How to convert Regexp to NFA in OCaml?

joelj · November 4, 2018, 8:30pm

I’m learning OCaml and want to implement a simple regexp engine with support for basic operations such as union, concat and kleene star.

I found this nice exercise: https://www.cl.cam.ac.uk/teaching/1718/L28/exercise3.pdf
But I cannot find the solutions anywhere.

If anyone knows of any similar small regexp -> NFA implementation with sources available, that would be highly appreciated.

Thanks.

ins · November 4, 2018, 8:39pm

This slide deck is pretty good: https://www.cs.umd.edu/class/fall2018/cmsc330/lectures/02-automata.pdf

lindig · November 4, 2018, 9:25pm

Note that the exercise is using Meta OCaml – which is different from OCaml. You are probably aware of the Re library which is a complete regular expression library but it goes beyond the basics (I have not looked at it in detail). I would be interested in a discussion how to implement the non-deterministic automaton (not its construction from a regular expression) and its execution in OCaml as I can think of several approaches.

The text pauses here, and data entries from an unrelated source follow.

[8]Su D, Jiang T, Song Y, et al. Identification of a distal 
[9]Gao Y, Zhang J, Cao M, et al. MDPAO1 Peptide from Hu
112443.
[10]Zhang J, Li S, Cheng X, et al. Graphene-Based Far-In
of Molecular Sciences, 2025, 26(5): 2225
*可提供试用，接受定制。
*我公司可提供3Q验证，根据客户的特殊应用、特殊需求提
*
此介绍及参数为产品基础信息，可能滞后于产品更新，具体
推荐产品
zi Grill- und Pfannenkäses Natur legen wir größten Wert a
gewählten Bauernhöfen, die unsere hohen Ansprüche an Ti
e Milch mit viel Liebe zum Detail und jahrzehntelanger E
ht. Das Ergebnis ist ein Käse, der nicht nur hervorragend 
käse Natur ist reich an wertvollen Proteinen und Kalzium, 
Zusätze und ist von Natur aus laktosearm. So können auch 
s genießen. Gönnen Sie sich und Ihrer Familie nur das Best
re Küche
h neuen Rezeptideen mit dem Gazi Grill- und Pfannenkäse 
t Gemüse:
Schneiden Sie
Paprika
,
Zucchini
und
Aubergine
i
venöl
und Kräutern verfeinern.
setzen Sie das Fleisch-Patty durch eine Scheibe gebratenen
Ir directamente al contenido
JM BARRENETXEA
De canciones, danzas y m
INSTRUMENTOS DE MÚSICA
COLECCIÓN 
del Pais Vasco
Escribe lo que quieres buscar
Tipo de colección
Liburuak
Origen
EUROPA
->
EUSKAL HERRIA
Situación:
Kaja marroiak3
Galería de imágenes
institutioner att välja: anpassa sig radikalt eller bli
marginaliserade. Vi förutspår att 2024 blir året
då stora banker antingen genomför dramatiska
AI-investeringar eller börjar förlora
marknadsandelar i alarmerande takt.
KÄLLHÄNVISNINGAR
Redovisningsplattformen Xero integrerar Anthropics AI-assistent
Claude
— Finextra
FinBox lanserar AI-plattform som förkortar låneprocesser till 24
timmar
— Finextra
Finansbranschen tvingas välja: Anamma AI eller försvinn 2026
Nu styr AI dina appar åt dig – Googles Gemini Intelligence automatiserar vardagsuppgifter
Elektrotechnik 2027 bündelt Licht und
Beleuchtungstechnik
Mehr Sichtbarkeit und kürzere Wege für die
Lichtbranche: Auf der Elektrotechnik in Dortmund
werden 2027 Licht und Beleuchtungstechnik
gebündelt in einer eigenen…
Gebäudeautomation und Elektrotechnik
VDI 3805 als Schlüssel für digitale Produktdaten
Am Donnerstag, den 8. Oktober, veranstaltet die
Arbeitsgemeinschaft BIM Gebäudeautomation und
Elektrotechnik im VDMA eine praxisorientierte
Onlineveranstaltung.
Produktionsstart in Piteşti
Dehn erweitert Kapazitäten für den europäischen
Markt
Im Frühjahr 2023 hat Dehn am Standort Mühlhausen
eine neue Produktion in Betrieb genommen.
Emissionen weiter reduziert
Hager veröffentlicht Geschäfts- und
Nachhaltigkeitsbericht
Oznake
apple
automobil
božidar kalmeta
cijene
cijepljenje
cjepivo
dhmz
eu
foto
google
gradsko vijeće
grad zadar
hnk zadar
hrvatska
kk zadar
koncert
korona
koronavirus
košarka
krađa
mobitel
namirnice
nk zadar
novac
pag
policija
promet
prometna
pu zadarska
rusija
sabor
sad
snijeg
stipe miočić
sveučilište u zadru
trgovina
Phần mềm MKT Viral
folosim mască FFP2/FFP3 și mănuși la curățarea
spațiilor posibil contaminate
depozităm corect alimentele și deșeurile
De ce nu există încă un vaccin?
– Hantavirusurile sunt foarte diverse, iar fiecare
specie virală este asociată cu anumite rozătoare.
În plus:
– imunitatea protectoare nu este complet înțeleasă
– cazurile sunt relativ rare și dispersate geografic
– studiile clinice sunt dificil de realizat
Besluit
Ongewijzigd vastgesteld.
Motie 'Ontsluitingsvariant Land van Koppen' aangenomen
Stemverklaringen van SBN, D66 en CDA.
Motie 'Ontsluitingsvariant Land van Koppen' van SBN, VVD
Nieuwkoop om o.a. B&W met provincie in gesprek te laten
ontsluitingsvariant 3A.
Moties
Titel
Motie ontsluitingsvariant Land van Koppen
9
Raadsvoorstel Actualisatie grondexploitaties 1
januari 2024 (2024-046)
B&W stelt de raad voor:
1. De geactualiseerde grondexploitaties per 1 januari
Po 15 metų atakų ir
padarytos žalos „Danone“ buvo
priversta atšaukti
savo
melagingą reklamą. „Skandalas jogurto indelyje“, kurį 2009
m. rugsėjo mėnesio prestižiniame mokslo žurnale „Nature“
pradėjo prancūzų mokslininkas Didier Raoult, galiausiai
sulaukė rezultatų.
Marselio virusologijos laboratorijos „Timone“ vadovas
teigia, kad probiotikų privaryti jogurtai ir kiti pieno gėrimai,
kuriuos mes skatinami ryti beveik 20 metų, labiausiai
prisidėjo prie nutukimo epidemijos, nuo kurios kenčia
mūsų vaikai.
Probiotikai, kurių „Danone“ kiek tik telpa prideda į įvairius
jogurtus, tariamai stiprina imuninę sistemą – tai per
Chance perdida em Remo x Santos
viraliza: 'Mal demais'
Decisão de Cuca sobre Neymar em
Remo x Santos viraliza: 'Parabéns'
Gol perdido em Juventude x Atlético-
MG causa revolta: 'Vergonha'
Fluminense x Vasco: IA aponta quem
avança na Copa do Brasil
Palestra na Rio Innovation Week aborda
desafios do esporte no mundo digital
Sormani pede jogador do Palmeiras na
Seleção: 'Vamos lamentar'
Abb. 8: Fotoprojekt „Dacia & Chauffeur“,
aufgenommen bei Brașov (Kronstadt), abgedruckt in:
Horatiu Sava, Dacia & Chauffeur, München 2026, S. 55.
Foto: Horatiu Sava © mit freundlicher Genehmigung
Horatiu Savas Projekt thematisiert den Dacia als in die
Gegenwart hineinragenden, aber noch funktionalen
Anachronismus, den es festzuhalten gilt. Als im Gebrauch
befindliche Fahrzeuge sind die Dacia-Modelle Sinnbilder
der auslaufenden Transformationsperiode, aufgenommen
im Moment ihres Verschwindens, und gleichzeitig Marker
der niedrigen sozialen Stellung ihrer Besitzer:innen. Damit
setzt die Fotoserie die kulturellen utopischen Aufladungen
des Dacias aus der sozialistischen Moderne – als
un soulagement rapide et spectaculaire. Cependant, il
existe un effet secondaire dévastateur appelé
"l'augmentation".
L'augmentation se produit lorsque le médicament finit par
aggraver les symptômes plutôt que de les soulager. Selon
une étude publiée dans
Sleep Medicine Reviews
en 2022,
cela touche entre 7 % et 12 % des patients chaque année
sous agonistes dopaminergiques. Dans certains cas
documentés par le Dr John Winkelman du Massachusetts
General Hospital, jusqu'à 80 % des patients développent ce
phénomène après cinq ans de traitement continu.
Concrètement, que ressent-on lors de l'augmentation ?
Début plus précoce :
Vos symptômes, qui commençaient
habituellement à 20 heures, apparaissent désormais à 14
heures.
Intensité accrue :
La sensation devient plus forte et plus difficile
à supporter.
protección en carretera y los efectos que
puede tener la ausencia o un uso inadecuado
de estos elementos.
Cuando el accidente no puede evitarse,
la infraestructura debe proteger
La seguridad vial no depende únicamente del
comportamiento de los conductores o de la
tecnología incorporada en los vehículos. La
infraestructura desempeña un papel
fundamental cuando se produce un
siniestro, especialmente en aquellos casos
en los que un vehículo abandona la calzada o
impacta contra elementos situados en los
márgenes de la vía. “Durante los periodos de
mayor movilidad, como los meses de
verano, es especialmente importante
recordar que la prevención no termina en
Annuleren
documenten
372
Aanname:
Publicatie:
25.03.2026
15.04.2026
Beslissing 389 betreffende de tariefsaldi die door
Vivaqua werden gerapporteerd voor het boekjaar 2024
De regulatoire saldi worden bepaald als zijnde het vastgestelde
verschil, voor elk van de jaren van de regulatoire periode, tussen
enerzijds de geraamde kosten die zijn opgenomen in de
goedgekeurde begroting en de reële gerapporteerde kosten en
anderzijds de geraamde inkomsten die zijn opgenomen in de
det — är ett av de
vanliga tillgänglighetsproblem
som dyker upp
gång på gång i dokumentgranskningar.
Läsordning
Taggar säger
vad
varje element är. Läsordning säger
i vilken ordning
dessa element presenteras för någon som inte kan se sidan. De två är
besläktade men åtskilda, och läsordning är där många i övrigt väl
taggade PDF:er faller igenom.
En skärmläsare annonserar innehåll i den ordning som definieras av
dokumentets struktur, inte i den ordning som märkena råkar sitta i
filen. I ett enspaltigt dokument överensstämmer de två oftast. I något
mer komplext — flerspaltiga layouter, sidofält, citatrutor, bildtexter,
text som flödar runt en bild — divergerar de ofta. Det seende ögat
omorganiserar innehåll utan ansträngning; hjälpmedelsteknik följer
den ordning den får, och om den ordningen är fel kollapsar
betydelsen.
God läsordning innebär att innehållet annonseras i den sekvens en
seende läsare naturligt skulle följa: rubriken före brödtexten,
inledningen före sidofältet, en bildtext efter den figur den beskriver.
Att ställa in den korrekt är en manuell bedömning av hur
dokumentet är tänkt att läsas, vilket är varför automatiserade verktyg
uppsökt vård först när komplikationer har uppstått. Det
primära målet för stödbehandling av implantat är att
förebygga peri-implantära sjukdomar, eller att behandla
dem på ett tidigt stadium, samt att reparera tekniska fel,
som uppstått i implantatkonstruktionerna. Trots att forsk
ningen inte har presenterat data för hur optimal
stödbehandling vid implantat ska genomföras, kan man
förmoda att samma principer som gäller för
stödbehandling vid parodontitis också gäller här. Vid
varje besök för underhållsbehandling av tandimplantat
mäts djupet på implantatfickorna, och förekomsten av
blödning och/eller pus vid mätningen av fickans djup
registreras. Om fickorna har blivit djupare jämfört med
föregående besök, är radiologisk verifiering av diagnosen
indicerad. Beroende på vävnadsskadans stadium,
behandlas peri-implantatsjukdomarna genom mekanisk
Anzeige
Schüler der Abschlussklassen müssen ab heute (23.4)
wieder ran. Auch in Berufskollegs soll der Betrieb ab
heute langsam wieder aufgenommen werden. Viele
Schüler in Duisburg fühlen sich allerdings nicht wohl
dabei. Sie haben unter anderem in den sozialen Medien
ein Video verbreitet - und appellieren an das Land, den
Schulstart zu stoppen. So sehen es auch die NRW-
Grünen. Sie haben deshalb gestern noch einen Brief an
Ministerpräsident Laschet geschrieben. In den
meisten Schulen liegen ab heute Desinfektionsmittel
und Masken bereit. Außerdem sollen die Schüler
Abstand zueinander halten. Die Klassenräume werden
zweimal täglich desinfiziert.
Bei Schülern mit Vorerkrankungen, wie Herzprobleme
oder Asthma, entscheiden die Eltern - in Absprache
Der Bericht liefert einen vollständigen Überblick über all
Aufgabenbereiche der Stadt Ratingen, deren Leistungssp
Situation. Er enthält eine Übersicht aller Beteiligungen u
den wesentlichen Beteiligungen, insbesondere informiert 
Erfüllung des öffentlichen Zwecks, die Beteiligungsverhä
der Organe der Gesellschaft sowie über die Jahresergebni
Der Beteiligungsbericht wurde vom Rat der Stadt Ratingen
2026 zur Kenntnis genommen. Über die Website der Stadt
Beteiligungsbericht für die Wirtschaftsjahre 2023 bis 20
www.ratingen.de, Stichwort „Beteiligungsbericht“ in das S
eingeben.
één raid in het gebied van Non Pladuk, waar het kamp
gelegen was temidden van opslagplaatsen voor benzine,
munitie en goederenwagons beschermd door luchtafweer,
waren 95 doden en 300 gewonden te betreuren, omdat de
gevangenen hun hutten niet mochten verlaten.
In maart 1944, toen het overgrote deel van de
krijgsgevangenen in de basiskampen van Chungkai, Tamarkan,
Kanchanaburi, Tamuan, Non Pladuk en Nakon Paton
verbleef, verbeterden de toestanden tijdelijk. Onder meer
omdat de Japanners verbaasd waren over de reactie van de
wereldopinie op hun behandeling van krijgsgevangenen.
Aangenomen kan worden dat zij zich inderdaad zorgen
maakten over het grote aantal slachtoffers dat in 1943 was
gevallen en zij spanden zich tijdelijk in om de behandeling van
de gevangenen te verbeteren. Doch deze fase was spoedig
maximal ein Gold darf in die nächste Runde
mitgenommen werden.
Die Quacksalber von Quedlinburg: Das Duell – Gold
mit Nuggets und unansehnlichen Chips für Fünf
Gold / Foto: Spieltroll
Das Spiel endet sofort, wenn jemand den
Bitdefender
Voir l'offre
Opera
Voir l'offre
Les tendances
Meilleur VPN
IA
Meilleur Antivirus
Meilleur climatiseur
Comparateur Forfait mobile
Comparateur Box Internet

perry · November 5, 2018, 12:40am

I think you’ll find that there’s a reluctance to post actual solutions to academic homework problems online, for obvious reasons.

That said, if this isn’t homework but you’re truly interested in the topic, I recommend reading the appropriate section of the Dragon Book and also this series of articles by Russ Cox. Neither focuses on the use of OCaml for this purpose, but that’s not important to understanding the algorithms involved. From those two references, it should be pretty straightforward to turn an AST of a regexp into an NFA.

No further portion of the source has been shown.